● **What to do**
Line by line, retype the material exactly and leave each picture out.

● **Input for this task**

####################

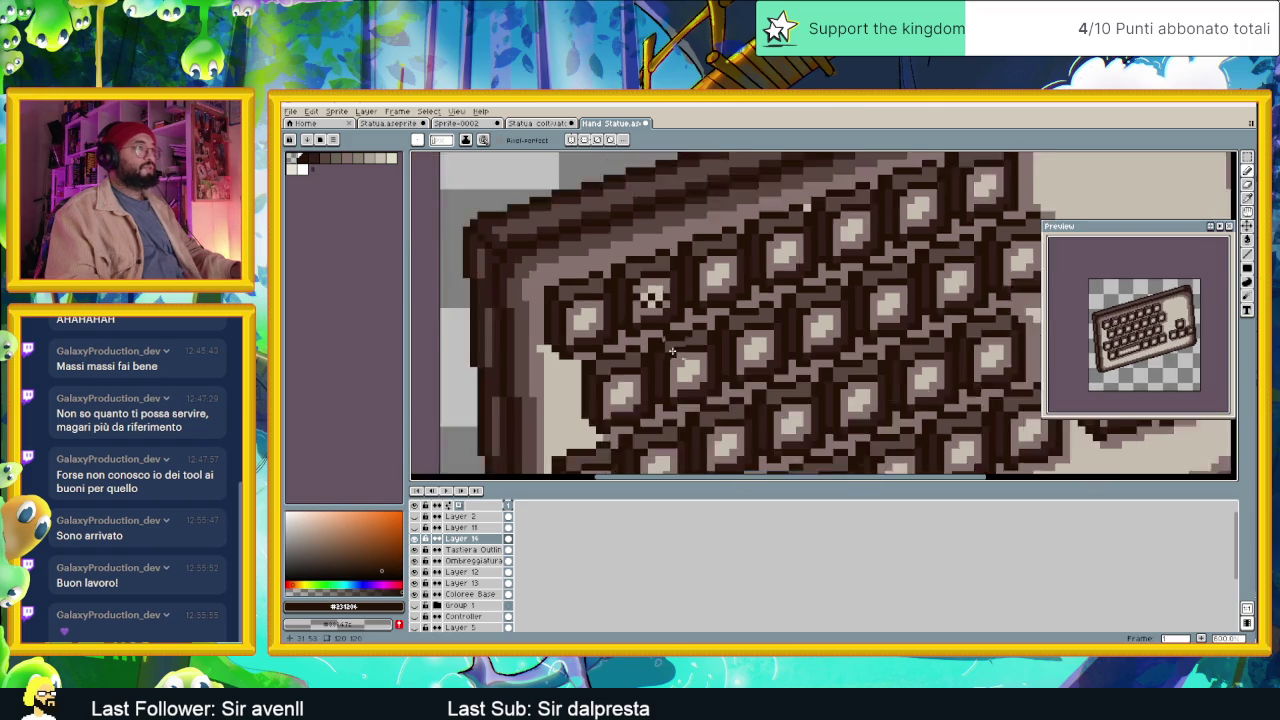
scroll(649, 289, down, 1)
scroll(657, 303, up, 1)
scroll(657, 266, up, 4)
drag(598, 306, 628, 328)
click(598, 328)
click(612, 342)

####################

● **Answer section**
scroll(649, 289, down, 1)
scroll(657, 303, up, 1)
scroll(657, 266, up, 4)
drag(598, 306, 628, 328)
click(598, 328)
click(612, 342)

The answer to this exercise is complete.